Records for the exercise:
BEGIN

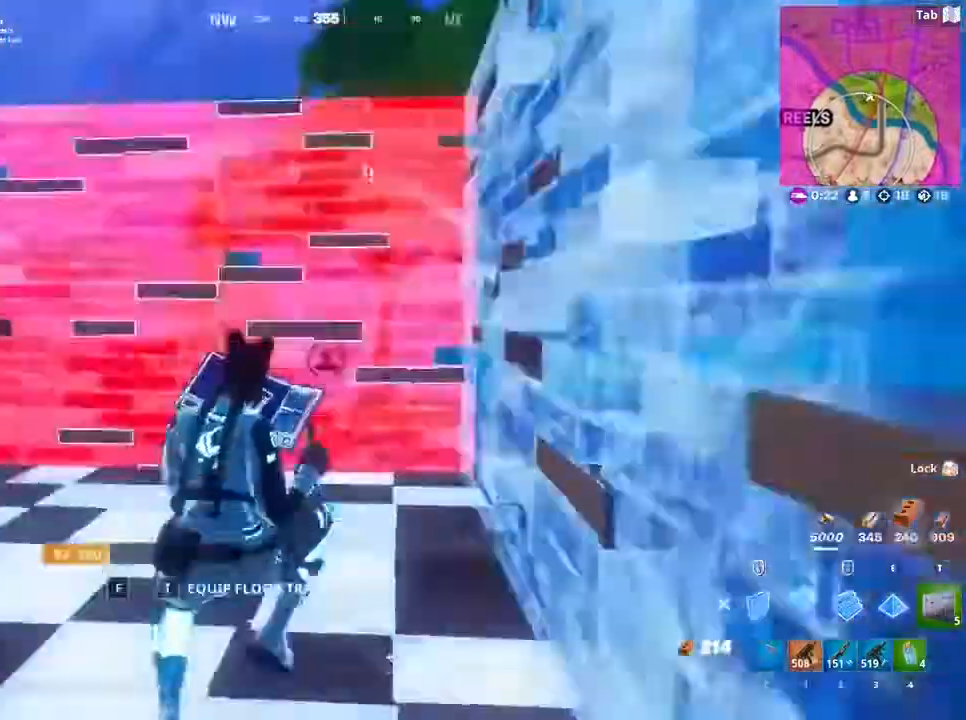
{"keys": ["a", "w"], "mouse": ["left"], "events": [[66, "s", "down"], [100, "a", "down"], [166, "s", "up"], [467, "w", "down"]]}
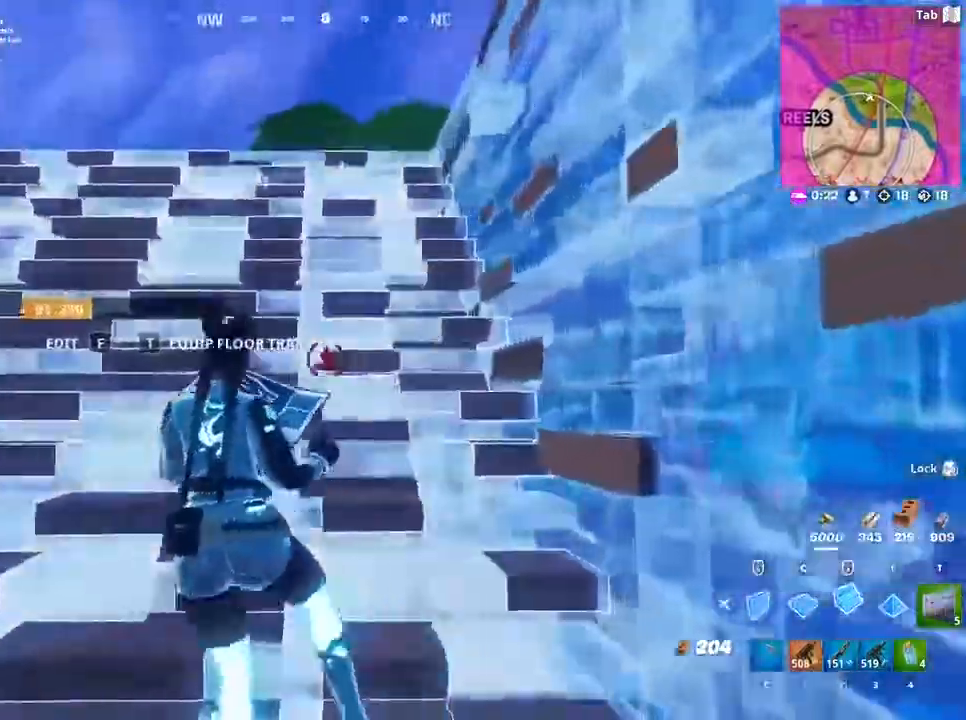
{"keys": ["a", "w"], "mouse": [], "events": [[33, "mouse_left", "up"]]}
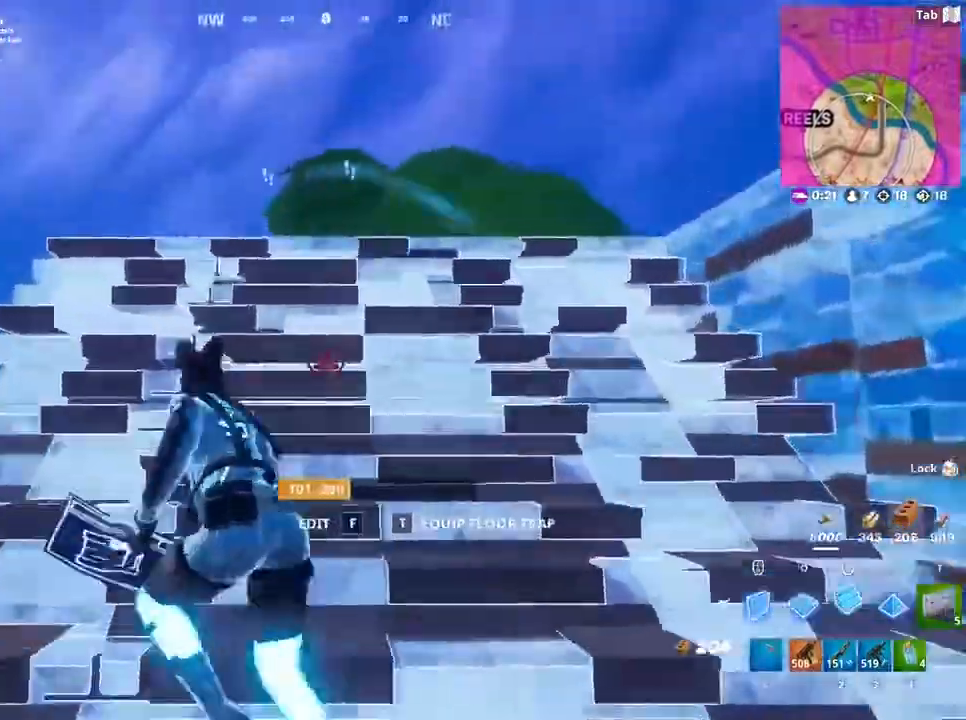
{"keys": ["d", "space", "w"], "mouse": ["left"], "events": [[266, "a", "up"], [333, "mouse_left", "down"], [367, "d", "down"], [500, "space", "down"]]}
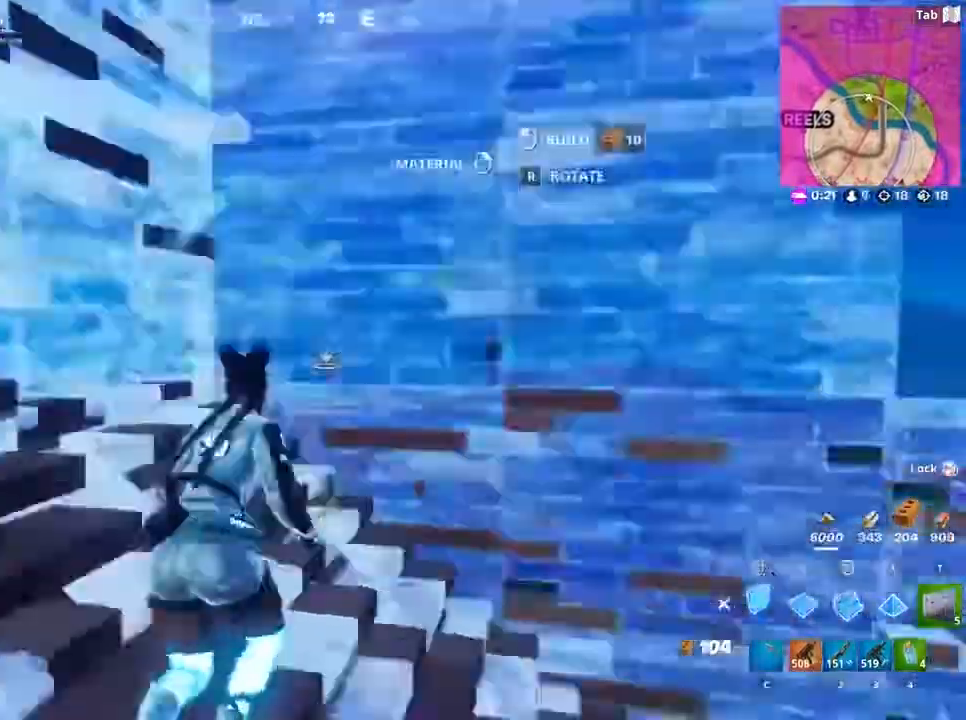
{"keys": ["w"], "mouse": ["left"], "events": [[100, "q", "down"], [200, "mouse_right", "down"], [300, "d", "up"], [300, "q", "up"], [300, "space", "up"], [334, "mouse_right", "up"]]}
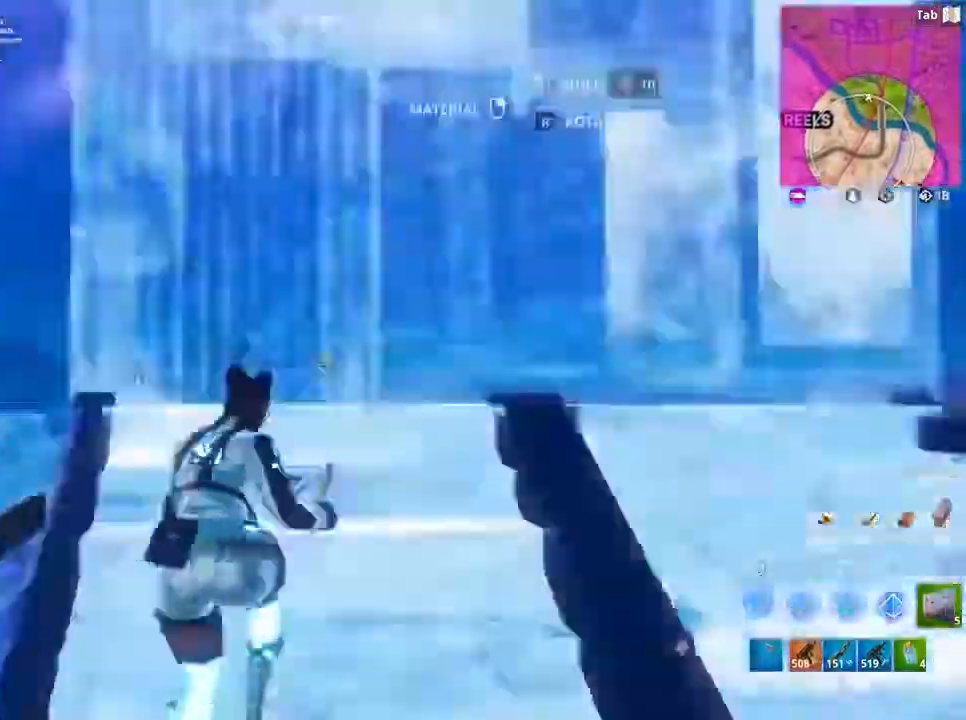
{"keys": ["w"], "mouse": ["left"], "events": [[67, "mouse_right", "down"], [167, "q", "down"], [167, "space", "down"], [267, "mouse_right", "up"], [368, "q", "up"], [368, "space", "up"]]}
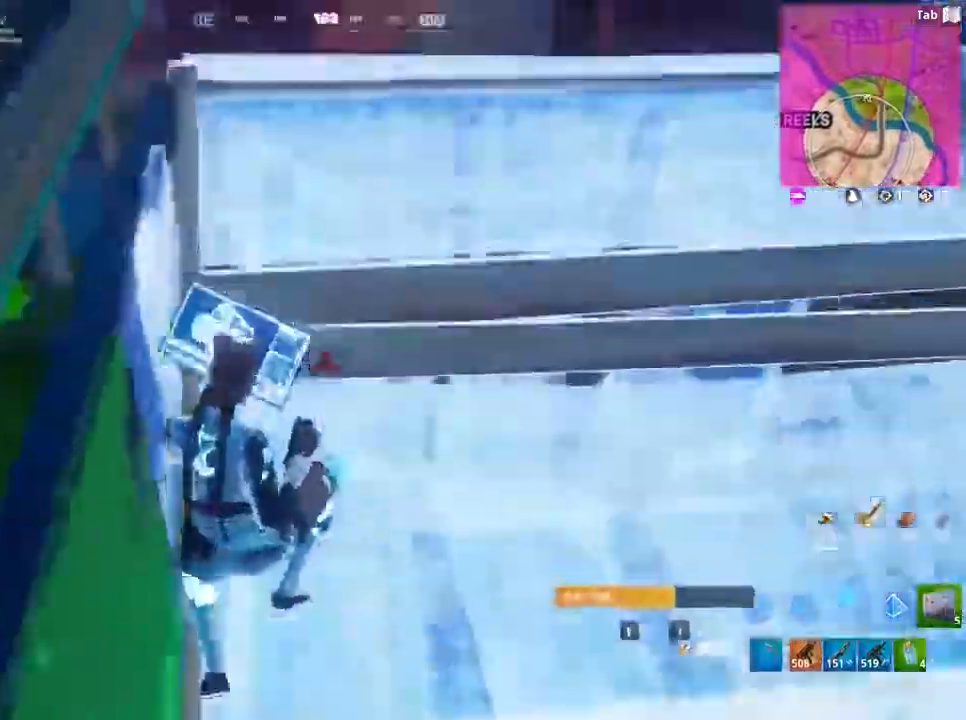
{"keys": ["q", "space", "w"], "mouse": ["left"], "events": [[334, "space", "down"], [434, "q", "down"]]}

END
BEGIN

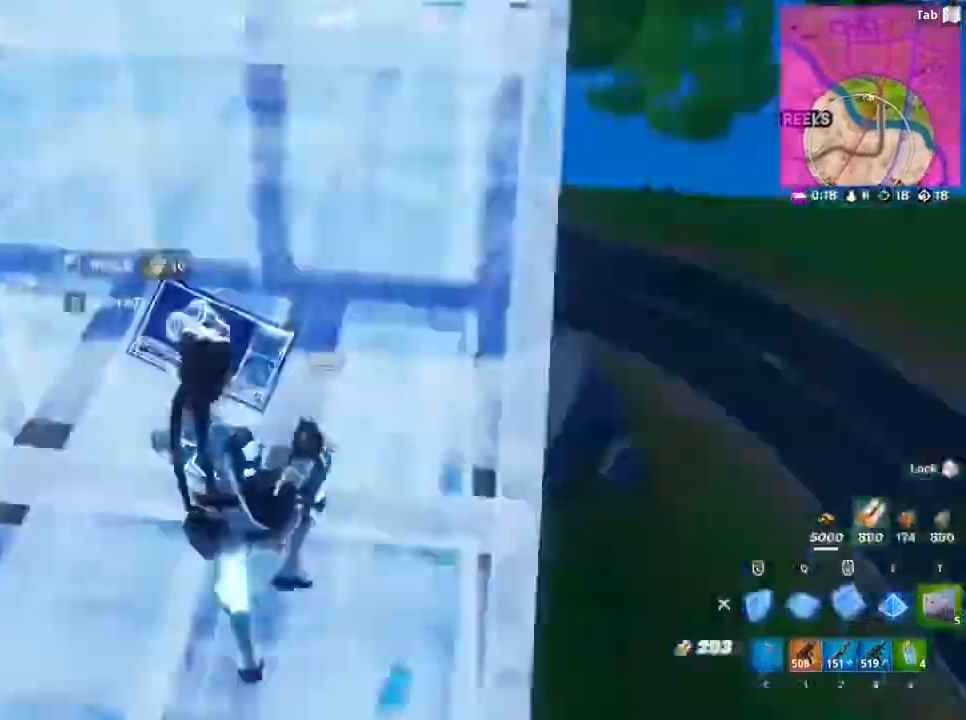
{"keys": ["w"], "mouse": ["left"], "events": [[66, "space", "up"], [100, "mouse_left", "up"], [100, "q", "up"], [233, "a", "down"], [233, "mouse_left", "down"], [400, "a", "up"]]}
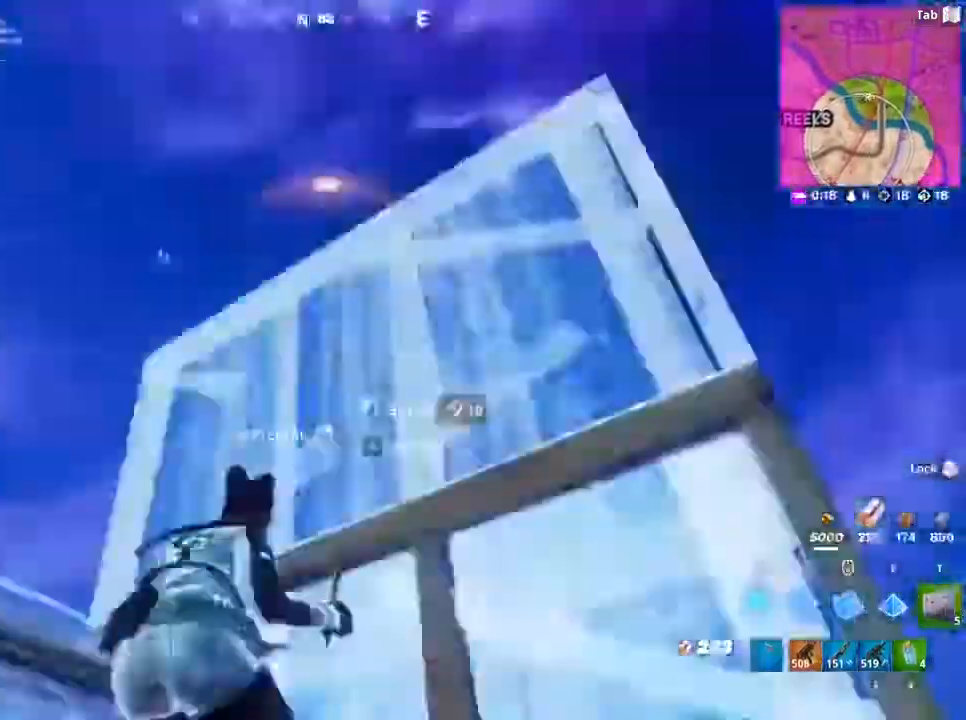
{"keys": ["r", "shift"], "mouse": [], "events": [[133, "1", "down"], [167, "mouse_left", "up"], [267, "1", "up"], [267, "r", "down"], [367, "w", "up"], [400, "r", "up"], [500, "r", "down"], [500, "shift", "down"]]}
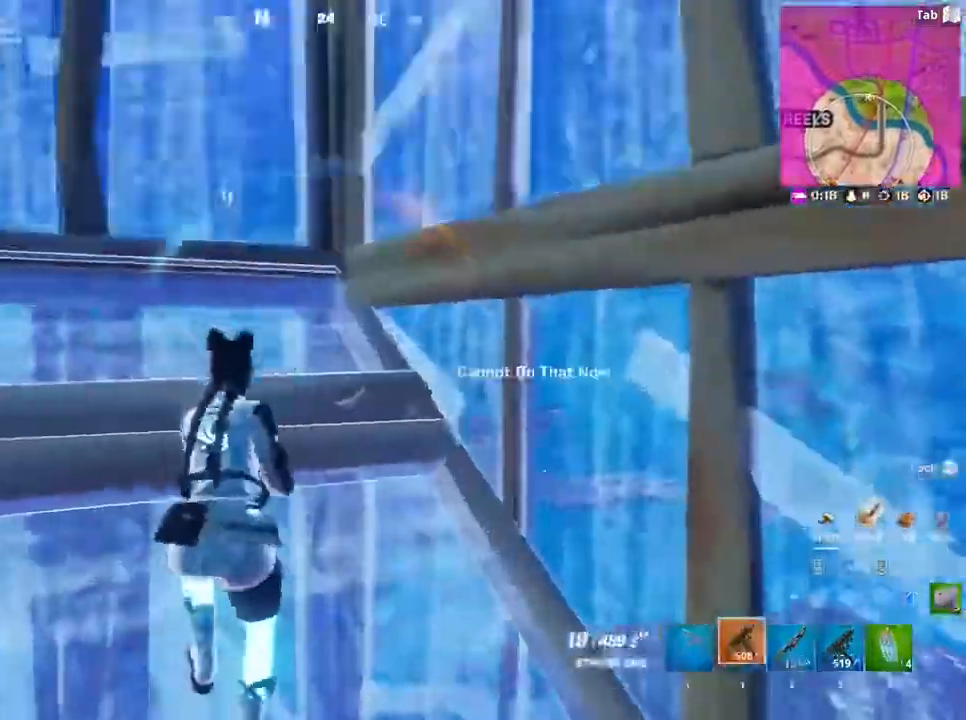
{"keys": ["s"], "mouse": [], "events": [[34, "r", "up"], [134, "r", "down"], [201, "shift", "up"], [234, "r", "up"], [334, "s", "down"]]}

END
BEGIN

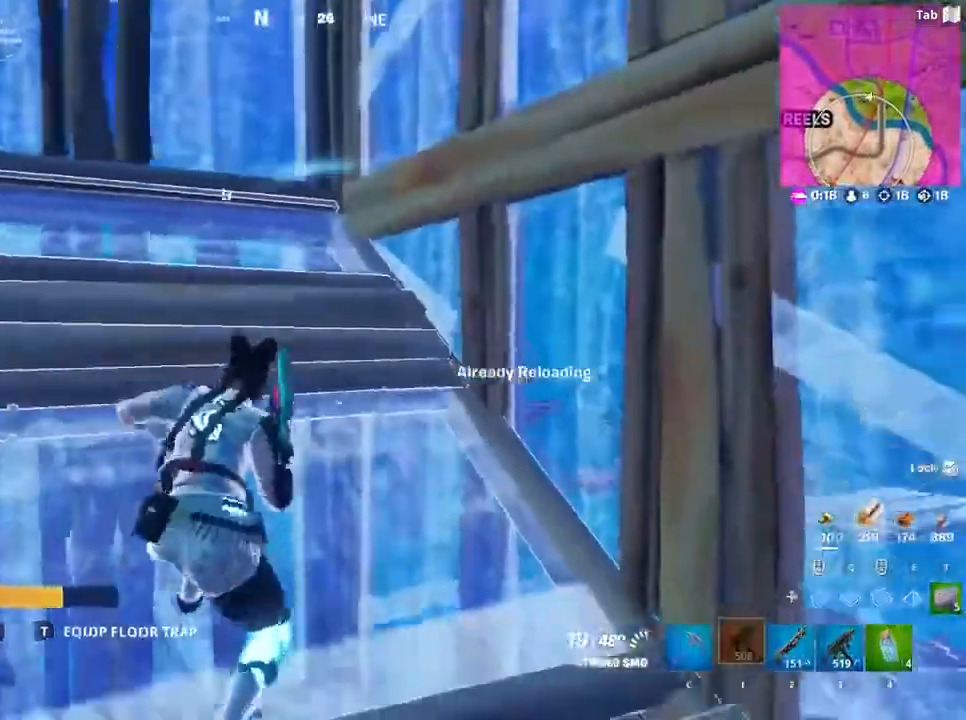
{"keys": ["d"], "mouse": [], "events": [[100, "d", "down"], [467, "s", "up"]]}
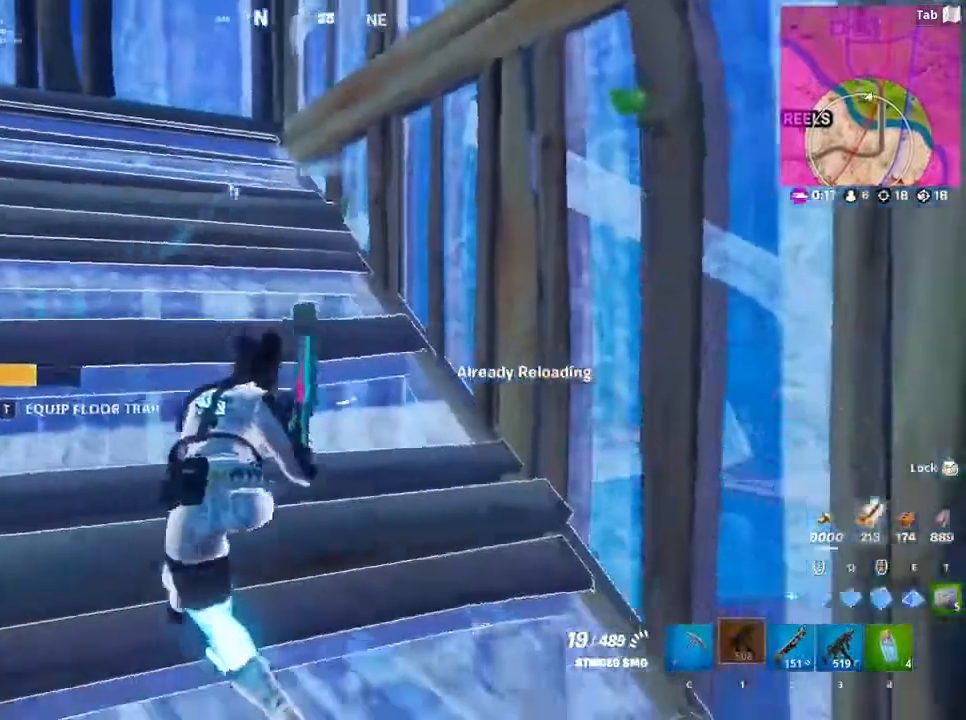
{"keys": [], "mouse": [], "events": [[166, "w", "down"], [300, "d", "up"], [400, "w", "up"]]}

END

The task: A complete answer lists each line of the data that holds the word "space".

Solution for this problem:
{"keys": ["d", "space", "w"], "mouse": ["left"], "events": [[266, "a", "up"], [333, "mouse_left", "down"], [367, "d", "down"], [500, "space", "down"]]}
{"keys": ["w"], "mouse": ["left"], "events": [[100, "q", "down"], [200, "mouse_right", "down"], [300, "d", "up"], [300, "q", "up"], [300, "space", "up"], [334, "mouse_right", "up"]]}
{"keys": ["w"], "mouse": ["left"], "events": [[67, "mouse_right", "down"], [167, "q", "down"], [167, "space", "down"], [267, "mouse_right", "up"], [368, "q", "up"], [368, "space", "up"]]}
{"keys": ["q", "space", "w"], "mouse": ["left"], "events": [[334, "space", "down"], [434, "q", "down"]]}
{"keys": ["w"], "mouse": ["left"], "events": [[66, "space", "up"], [100, "mouse_left", "up"], [100, "q", "up"], [233, "a", "down"], [233, "mouse_left", "down"], [400, "a", "up"]]}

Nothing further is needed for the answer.